Mumbai, Nov. 25: Daya Nayak, Mumbai police’s “encounter specialist”, today questioned the validity of the special Maharashtra Control of Organised Crime Act (MCOCA) court to handle a case regarding his alleged nexus with the underworld.
The MCOCA court has ordered a special police team under assistant commissioner of police Shankar Kamble to probe Nayak after Ketan Tirodkar, a former crime reporter and self-confessed Dawood Ibrahim mole, accused the policeman of working at the behest of Dubai-based dons.
Nayak’s house was raided a few days ago, but Kamble said nothing incriminating had been found.
Nayak today challenged the jurisdiction of the MCOCA court and its powers to initiate a police probe against him in Bombay High Court. In a petition, which will come up for hearing before Justices S.S. Parkar and Hemant Gokhale on December 1, he appealed that the probe order of designated judge A.P. Bhangale be invalidated.
In his complaint to the court, Tirodkar had said both he and Nayak worked for Chhota Shakeel and that, among other things, the policeman had recently taken Rs 5 crore from the don to get a few “difficult” police officers transferred.
The money, Tirodkar in his statement before the court alleged, had found its way to the pockets of some of his seniors in the police department.
Nayak has long been Mumbai’s police’s poster boy, inspiring a slew of Hindi and Kannada films, including the recently released Kagaar and the in-the-making Ab Tak Chappan.
Tirodkar has said Kagaar was financed by the underworld and made at Shakeel’s behest. The police have raided the house of Kagaar producer Mrinalini Patil.
Forced to take the legal route, Nayak, who had been pooh-poohing Tirodkar’s complaint, told the high court that a similar police inquiry ordered by it was still on.
The earlier probe instituted by the high court had reached a dead end. Kamble was later to tell the MCOCA court that the probe had been scuttled at the direction of some of his seniors.
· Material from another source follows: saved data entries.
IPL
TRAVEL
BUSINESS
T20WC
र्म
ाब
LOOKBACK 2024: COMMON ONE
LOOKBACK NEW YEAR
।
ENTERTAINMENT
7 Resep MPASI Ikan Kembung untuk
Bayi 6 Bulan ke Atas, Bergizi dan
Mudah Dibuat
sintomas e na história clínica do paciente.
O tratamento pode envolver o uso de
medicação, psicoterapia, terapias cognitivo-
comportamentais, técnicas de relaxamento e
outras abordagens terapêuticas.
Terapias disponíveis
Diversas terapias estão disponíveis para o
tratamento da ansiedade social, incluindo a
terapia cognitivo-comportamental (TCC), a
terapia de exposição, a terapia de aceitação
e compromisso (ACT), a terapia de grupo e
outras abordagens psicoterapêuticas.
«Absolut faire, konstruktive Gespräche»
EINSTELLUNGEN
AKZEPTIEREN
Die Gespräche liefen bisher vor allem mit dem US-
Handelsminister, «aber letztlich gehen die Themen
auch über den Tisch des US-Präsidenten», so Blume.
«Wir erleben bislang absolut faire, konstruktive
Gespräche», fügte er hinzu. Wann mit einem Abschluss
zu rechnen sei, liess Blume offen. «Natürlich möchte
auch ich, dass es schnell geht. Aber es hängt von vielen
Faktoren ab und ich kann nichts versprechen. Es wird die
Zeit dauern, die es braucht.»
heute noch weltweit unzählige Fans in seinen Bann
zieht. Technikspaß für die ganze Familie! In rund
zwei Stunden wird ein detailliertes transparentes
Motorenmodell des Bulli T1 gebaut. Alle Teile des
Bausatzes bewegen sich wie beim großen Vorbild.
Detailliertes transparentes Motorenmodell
The “seniors” are yet to be named.
Nayak also pleaded that he had not committed any offence under the stringent MCOCA, an act that deals with organised crime.
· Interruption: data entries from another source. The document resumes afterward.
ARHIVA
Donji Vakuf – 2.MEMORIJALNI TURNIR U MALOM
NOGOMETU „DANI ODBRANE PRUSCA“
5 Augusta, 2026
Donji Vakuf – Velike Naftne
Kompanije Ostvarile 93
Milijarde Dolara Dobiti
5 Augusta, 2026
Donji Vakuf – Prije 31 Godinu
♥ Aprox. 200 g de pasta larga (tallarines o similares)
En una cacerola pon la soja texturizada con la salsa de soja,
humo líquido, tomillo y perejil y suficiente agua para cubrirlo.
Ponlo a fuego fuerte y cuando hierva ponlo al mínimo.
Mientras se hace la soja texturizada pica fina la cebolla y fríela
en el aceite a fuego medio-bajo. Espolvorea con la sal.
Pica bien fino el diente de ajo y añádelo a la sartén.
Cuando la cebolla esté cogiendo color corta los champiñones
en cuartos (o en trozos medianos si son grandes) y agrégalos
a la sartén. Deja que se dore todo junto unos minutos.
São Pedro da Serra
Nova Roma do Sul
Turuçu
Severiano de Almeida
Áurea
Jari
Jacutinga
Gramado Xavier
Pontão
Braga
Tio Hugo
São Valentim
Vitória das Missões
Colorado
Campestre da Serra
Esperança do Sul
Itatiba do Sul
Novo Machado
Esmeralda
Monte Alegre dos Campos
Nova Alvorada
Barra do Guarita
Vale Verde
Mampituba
The policeman says it is Tirodkar who is working for Shakeel and, on the directions of the don, is bent on filing cases against cops and tying them up in tedious litigation.
On his part, Tirodkar has appealed before the special court that the police are again not probing the Nayak case properly and that the probe should not be handed by Kamble and his team from the Mumbai Crime Branch, the same wing in which Nayak works.
He has called the raids on the houses of Nayak and Patil a “farce”.
The court has asked the police to file a reply by March 28.